— WHAT TO WORK ON —
Only one stretch of the data below should be repeated: the lines from the line containing "X214140Y305400D02*" through the line containing "X61740Y381600D02*", inclusive, exactly as they are.

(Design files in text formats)
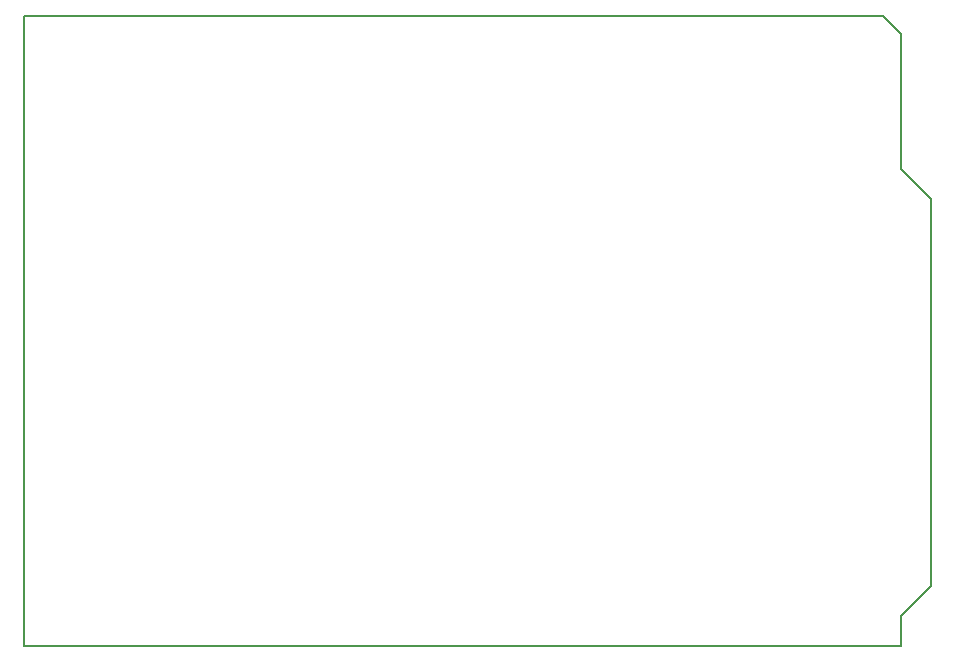
<source format=gbr>
%TF.GenerationSoftware,KiCad,Pcbnew,(5.1.9)-1*%
%TF.CreationDate,2021-11-17T20:07:43-06:00*%
%TF.ProjectId,GAL_Programmer,47414c5f-5072-46f6-9772-616d6d65722e,rev?*%
%TF.SameCoordinates,Original*%
%TF.FileFunction,Profile,NP*%
%FSLAX45Y45*%
G04 Gerber Fmt 4.5, Leading zero omitted, Abs format (unit mm)*
G04 Created by KiCad (PCBNEW (5.1.9)-1) date 2021-11-17 20:07:43*
%MOMM*%
%LPD*%
G01*
G04 APERTURE LIST*
%TA.AperFunction,Profile*%
%ADD10C,0.150000*%
%TD*%
G04 APERTURE END LIST*
D10*
X11099800Y-12636500D02*
X10274800Y-12636500D01*
X11099800Y-7302500D02*
X10274800Y-7302500D01*
X10274800Y-7302500D02*
X10274800Y-12636500D01*
X17703800Y-7454900D02*
X17551400Y-7302500D01*
X17703800Y-8597900D02*
X17703800Y-7454900D01*
X17957800Y-8851900D02*
X17703800Y-8597900D01*
X17957800Y-12128500D02*
X17957800Y-8851900D01*
X17703800Y-12382500D02*
X17957800Y-12128500D01*
X17703800Y-12636500D02*
X17703800Y-12382500D01*
X11099800Y-12636500D02*
X17703800Y-12636500D01*
X17551400Y-7302500D02*
X11099800Y-7302500D01*
M02*

</source>
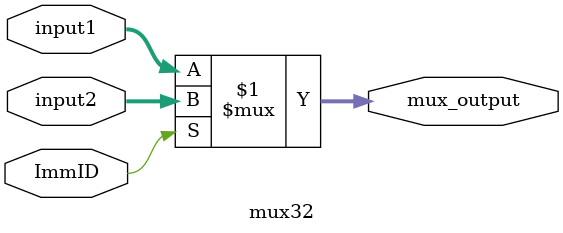
<source format=v>
`timescale 1ns / 1ps


module mux32(input1, input2, ImmID, mux_output);
    input[31:0] input1, input2;
    input ImmID;
    output[31:0] mux_output;
    
    assign mux_output = ImmID ? input2:input1;
endmodule

</source>
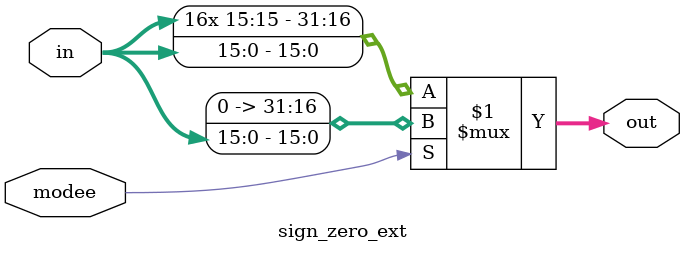
<source format=v>

module sign_zero_ext(
input wire [15:0]  in, output wire [31:0] out, input  wire modee
);

assign out = modee? {{16{1'b0}},in[15:0]} :{{16{in[15]}},in[15:0]} ;

endmodule
</source>
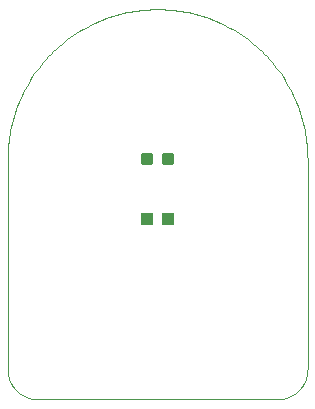
<source format=gtp>
G75*
%MOIN*%
%OFA0B0*%
%FSLAX25Y25*%
%IPPOS*%
%LPD*%
%AMOC8*
5,1,8,0,0,1.08239X$1,22.5*
%
%ADD10C,0.00000*%
%ADD11R,0.04331X0.03937*%
%ADD12C,0.01181*%
D10*
X0016800Y0024006D02*
X0096800Y0024006D01*
X0097042Y0024009D01*
X0097283Y0024018D01*
X0097524Y0024032D01*
X0097765Y0024053D01*
X0098005Y0024079D01*
X0098245Y0024111D01*
X0098484Y0024149D01*
X0098721Y0024192D01*
X0098958Y0024242D01*
X0099193Y0024297D01*
X0099427Y0024357D01*
X0099659Y0024424D01*
X0099890Y0024495D01*
X0100119Y0024573D01*
X0100346Y0024656D01*
X0100571Y0024744D01*
X0100794Y0024838D01*
X0101014Y0024937D01*
X0101232Y0025042D01*
X0101447Y0025151D01*
X0101660Y0025266D01*
X0101870Y0025386D01*
X0102076Y0025511D01*
X0102280Y0025641D01*
X0102481Y0025776D01*
X0102678Y0025916D01*
X0102872Y0026060D01*
X0103062Y0026209D01*
X0103248Y0026363D01*
X0103431Y0026521D01*
X0103610Y0026683D01*
X0103785Y0026850D01*
X0103956Y0027021D01*
X0104123Y0027196D01*
X0104285Y0027375D01*
X0104443Y0027558D01*
X0104597Y0027744D01*
X0104746Y0027934D01*
X0104890Y0028128D01*
X0105030Y0028325D01*
X0105165Y0028526D01*
X0105295Y0028730D01*
X0105420Y0028936D01*
X0105540Y0029146D01*
X0105655Y0029359D01*
X0105764Y0029574D01*
X0105869Y0029792D01*
X0105968Y0030012D01*
X0106062Y0030235D01*
X0106150Y0030460D01*
X0106233Y0030687D01*
X0106311Y0030916D01*
X0106382Y0031147D01*
X0106449Y0031379D01*
X0106509Y0031613D01*
X0106564Y0031848D01*
X0106614Y0032085D01*
X0106657Y0032322D01*
X0106695Y0032561D01*
X0106727Y0032801D01*
X0106753Y0033041D01*
X0106774Y0033282D01*
X0106788Y0033523D01*
X0106797Y0033764D01*
X0106800Y0034006D01*
X0106800Y0104006D01*
X0106785Y0105224D01*
X0106741Y0106440D01*
X0106667Y0107656D01*
X0106563Y0108869D01*
X0106430Y0110079D01*
X0106267Y0111286D01*
X0106075Y0112488D01*
X0105854Y0113686D01*
X0105604Y0114878D01*
X0105325Y0116063D01*
X0105017Y0117241D01*
X0104680Y0118411D01*
X0104315Y0119573D01*
X0103922Y0120725D01*
X0103501Y0121868D01*
X0103052Y0122999D01*
X0102576Y0124120D01*
X0102072Y0125229D01*
X0101542Y0126325D01*
X0100985Y0127408D01*
X0100402Y0128477D01*
X0099794Y0129531D01*
X0099159Y0130571D01*
X0098500Y0131594D01*
X0097816Y0132602D01*
X0097107Y0133592D01*
X0096375Y0134565D01*
X0095619Y0135519D01*
X0094840Y0136455D01*
X0094039Y0137372D01*
X0093215Y0138269D01*
X0092370Y0139145D01*
X0091504Y0140001D01*
X0090617Y0140836D01*
X0089710Y0141648D01*
X0088784Y0142438D01*
X0087838Y0143206D01*
X0086875Y0143950D01*
X0085893Y0144670D01*
X0084894Y0145367D01*
X0083879Y0146039D01*
X0082847Y0146686D01*
X0081800Y0147307D01*
X0080738Y0147903D01*
X0079662Y0148473D01*
X0078573Y0149017D01*
X0077470Y0149533D01*
X0076355Y0150023D01*
X0075229Y0150486D01*
X0074092Y0150921D01*
X0072944Y0151328D01*
X0071787Y0151707D01*
X0070621Y0152058D01*
X0069447Y0152380D01*
X0068265Y0152674D01*
X0067076Y0152939D01*
X0065882Y0153174D01*
X0064682Y0153381D01*
X0063477Y0153558D01*
X0062269Y0153706D01*
X0061057Y0153824D01*
X0059842Y0153913D01*
X0058626Y0153973D01*
X0057409Y0154002D01*
X0056191Y0154002D01*
X0054974Y0153973D01*
X0053758Y0153913D01*
X0052543Y0153824D01*
X0051331Y0153706D01*
X0050123Y0153558D01*
X0048918Y0153381D01*
X0047718Y0153174D01*
X0046524Y0152939D01*
X0045335Y0152674D01*
X0044153Y0152380D01*
X0042979Y0152058D01*
X0041813Y0151707D01*
X0040656Y0151328D01*
X0039508Y0150921D01*
X0038371Y0150486D01*
X0037245Y0150023D01*
X0036130Y0149533D01*
X0035027Y0149017D01*
X0033938Y0148473D01*
X0032862Y0147903D01*
X0031800Y0147307D01*
X0030753Y0146686D01*
X0029721Y0146039D01*
X0028706Y0145367D01*
X0027707Y0144670D01*
X0026725Y0143950D01*
X0025762Y0143206D01*
X0024816Y0142438D01*
X0023890Y0141648D01*
X0022983Y0140836D01*
X0022096Y0140001D01*
X0021230Y0139145D01*
X0020385Y0138269D01*
X0019561Y0137372D01*
X0018760Y0136455D01*
X0017981Y0135519D01*
X0017225Y0134565D01*
X0016493Y0133592D01*
X0015784Y0132602D01*
X0015100Y0131594D01*
X0014441Y0130571D01*
X0013806Y0129531D01*
X0013198Y0128477D01*
X0012615Y0127408D01*
X0012058Y0126325D01*
X0011528Y0125229D01*
X0011024Y0124120D01*
X0010548Y0122999D01*
X0010099Y0121868D01*
X0009678Y0120725D01*
X0009285Y0119573D01*
X0008920Y0118411D01*
X0008583Y0117241D01*
X0008275Y0116063D01*
X0007996Y0114878D01*
X0007746Y0113686D01*
X0007525Y0112488D01*
X0007333Y0111286D01*
X0007170Y0110079D01*
X0007037Y0108869D01*
X0006933Y0107656D01*
X0006859Y0106440D01*
X0006815Y0105224D01*
X0006800Y0104006D01*
X0006800Y0034006D01*
X0006803Y0033764D01*
X0006812Y0033523D01*
X0006826Y0033282D01*
X0006847Y0033041D01*
X0006873Y0032801D01*
X0006905Y0032561D01*
X0006943Y0032322D01*
X0006986Y0032085D01*
X0007036Y0031848D01*
X0007091Y0031613D01*
X0007151Y0031379D01*
X0007218Y0031147D01*
X0007289Y0030916D01*
X0007367Y0030687D01*
X0007450Y0030460D01*
X0007538Y0030235D01*
X0007632Y0030012D01*
X0007731Y0029792D01*
X0007836Y0029574D01*
X0007945Y0029359D01*
X0008060Y0029146D01*
X0008180Y0028936D01*
X0008305Y0028730D01*
X0008435Y0028526D01*
X0008570Y0028325D01*
X0008710Y0028128D01*
X0008854Y0027934D01*
X0009003Y0027744D01*
X0009157Y0027558D01*
X0009315Y0027375D01*
X0009477Y0027196D01*
X0009644Y0027021D01*
X0009815Y0026850D01*
X0009990Y0026683D01*
X0010169Y0026521D01*
X0010352Y0026363D01*
X0010538Y0026209D01*
X0010728Y0026060D01*
X0010922Y0025916D01*
X0011119Y0025776D01*
X0011320Y0025641D01*
X0011524Y0025511D01*
X0011730Y0025386D01*
X0011940Y0025266D01*
X0012153Y0025151D01*
X0012368Y0025042D01*
X0012586Y0024937D01*
X0012806Y0024838D01*
X0013029Y0024744D01*
X0013254Y0024656D01*
X0013481Y0024573D01*
X0013710Y0024495D01*
X0013941Y0024424D01*
X0014173Y0024357D01*
X0014407Y0024297D01*
X0014642Y0024242D01*
X0014879Y0024192D01*
X0015116Y0024149D01*
X0015355Y0024111D01*
X0015595Y0024079D01*
X0015835Y0024053D01*
X0016076Y0024032D01*
X0016317Y0024018D01*
X0016558Y0024009D01*
X0016800Y0024006D01*
D11*
X0053454Y0084006D03*
X0060146Y0084006D03*
D12*
X0058875Y0102628D02*
X0058875Y0105384D01*
X0061631Y0105384D01*
X0061631Y0102628D01*
X0058875Y0102628D01*
X0058875Y0103808D02*
X0061631Y0103808D01*
X0061631Y0104988D02*
X0058875Y0104988D01*
X0051969Y0105384D02*
X0051969Y0102628D01*
X0051969Y0105384D02*
X0054725Y0105384D01*
X0054725Y0102628D01*
X0051969Y0102628D01*
X0051969Y0103808D02*
X0054725Y0103808D01*
X0054725Y0104988D02*
X0051969Y0104988D01*
M02*

</source>
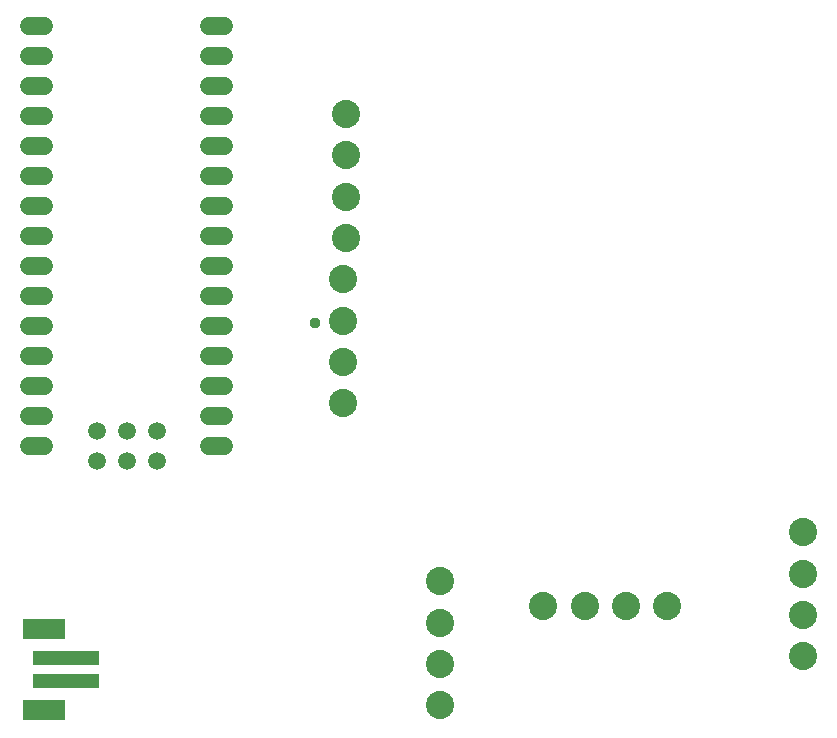
<source format=gts>
G04 EAGLE Gerber RS-274X export*
G75*
%MOMM*%
%FSLAX34Y34*%
%LPD*%
%INTop Solder Mask*%
%IPPOS*%
%AMOC8*
5,1,8,0,0,1.08239X$1,22.5*%
G01*
%ADD10C,2.387600*%
%ADD11R,5.703200X1.203200*%
%ADD12R,3.603200X1.803200*%
%ADD13C,1.511200*%
%ADD14C,1.511200*%
%ADD15C,0.959600*%


D10*
X484300Y169900D03*
X519300Y169900D03*
X554300Y169900D03*
X589300Y169900D03*
D11*
X79700Y106200D03*
X79700Y126200D03*
D12*
X61700Y82200D03*
X61700Y150200D03*
D10*
X704400Y127400D03*
X704400Y162400D03*
X704400Y197400D03*
X704400Y232400D03*
X316800Y481700D03*
X316800Y516700D03*
X316800Y551700D03*
X316800Y586700D03*
X314400Y341700D03*
X314400Y376700D03*
X314400Y411700D03*
X314400Y446700D03*
X396800Y86000D03*
X396800Y121000D03*
X396800Y156000D03*
X396800Y191000D03*
D13*
X214140Y305400D02*
X201060Y305400D01*
X201060Y330800D02*
X214140Y330800D01*
X214140Y356200D02*
X201060Y356200D01*
X201060Y381600D02*
X214140Y381600D01*
X214140Y407000D02*
X201060Y407000D01*
X201060Y432400D02*
X214140Y432400D01*
X214140Y457800D02*
X201060Y457800D01*
X201060Y483200D02*
X214140Y483200D01*
X214140Y508600D02*
X201060Y508600D01*
X201060Y534000D02*
X214140Y534000D01*
X214140Y559400D02*
X201060Y559400D01*
X201060Y584800D02*
X214140Y584800D01*
X61740Y305400D02*
X48660Y305400D01*
X48660Y330800D02*
X61740Y330800D01*
X61740Y356200D02*
X48660Y356200D01*
X48660Y508600D02*
X61740Y508600D01*
X61740Y534000D02*
X48660Y534000D01*
X48660Y559400D02*
X61740Y559400D01*
X61740Y584800D02*
X48660Y584800D01*
X48660Y661000D02*
X61740Y661000D01*
X201060Y661000D02*
X214140Y661000D01*
X214140Y635600D02*
X201060Y635600D01*
X201060Y610200D02*
X214140Y610200D01*
X61740Y635600D02*
X48660Y635600D01*
X48660Y610200D02*
X61740Y610200D01*
X61740Y381600D02*
X48660Y381600D01*
D14*
X106000Y318100D03*
X131400Y318100D03*
X156800Y318100D03*
D13*
X61740Y483200D02*
X48660Y483200D01*
X48660Y457800D02*
X61740Y457800D01*
X61740Y432400D02*
X48660Y432400D01*
X48660Y407000D02*
X61740Y407000D01*
D14*
X106000Y292700D03*
X131400Y292700D03*
X156800Y292700D03*
D15*
X291084Y409956D03*
M02*

</source>
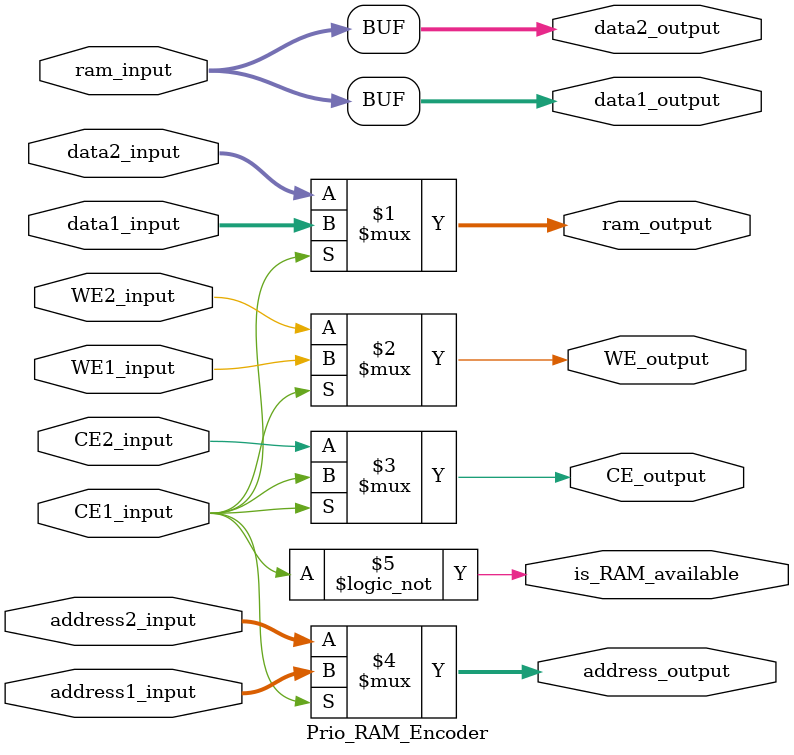
<source format=v>

`timescale 1ns / 1ps

module Prio_RAM_Encoder 
#(
    parameter DATA_WIDTH = 8,
    parameter ADDRESS_WIDTH = 16
)(
    input WE1_input, WE2_input,
    input CE1_input, CE2_input,
    input[ADDRESS_WIDTH-1:0] address1_input, address2_input,
    input[DATA_WIDTH-1:0] data1_input, data2_input, ram_input,
    output[DATA_WIDTH-1:0] data1_output, data2_output, ram_output,
    output WE_output,
    output CE_output,
    output[ADDRESS_WIDTH-1:0] address_output,
    output is_RAM_available
);

    assign data1_output = ram_input;
    assign data2_output = ram_input;
    assign ram_output = CE1_input ? data1_input : data2_input;
    
    assign WE_output = CE1_input ? WE1_input : WE2_input;
    assign CE_output = CE1_input ? CE1_input : CE2_input;
    assign address_output = CE1_input ? address1_input : address2_input;
        
    assign is_RAM_available = !CE1_input;

endmodule





















</source>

— YOUR RESPONSE —
X214140Y305400D02*
X201060Y305400D01*
X201060Y330800D02*
X214140Y330800D01*
X214140Y356200D02*
X201060Y356200D01*
X201060Y381600D02*
X214140Y381600D01*
X214140Y407000D02*
X201060Y407000D01*
X201060Y432400D02*
X214140Y432400D01*
X214140Y457800D02*
X201060Y457800D01*
X201060Y483200D02*
X214140Y483200D01*
X214140Y508600D02*
X201060Y508600D01*
X201060Y534000D02*
X214140Y534000D01*
X214140Y559400D02*
X201060Y559400D01*
X201060Y584800D02*
X214140Y584800D01*
X61740Y305400D02*
X48660Y305400D01*
X48660Y330800D02*
X61740Y330800D01*
X61740Y356200D02*
X48660Y356200D01*
X48660Y508600D02*
X61740Y508600D01*
X61740Y534000D02*
X48660Y534000D01*
X48660Y559400D02*
X61740Y559400D01*
X61740Y584800D02*
X48660Y584800D01*
X48660Y661000D02*
X61740Y661000D01*
X201060Y661000D02*
X214140Y661000D01*
X214140Y635600D02*
X201060Y635600D01*
X201060Y610200D02*
X214140Y610200D01*
X61740Y635600D02*
X48660Y635600D01*
X48660Y610200D02*
X61740Y610200D01*
X61740Y381600D02*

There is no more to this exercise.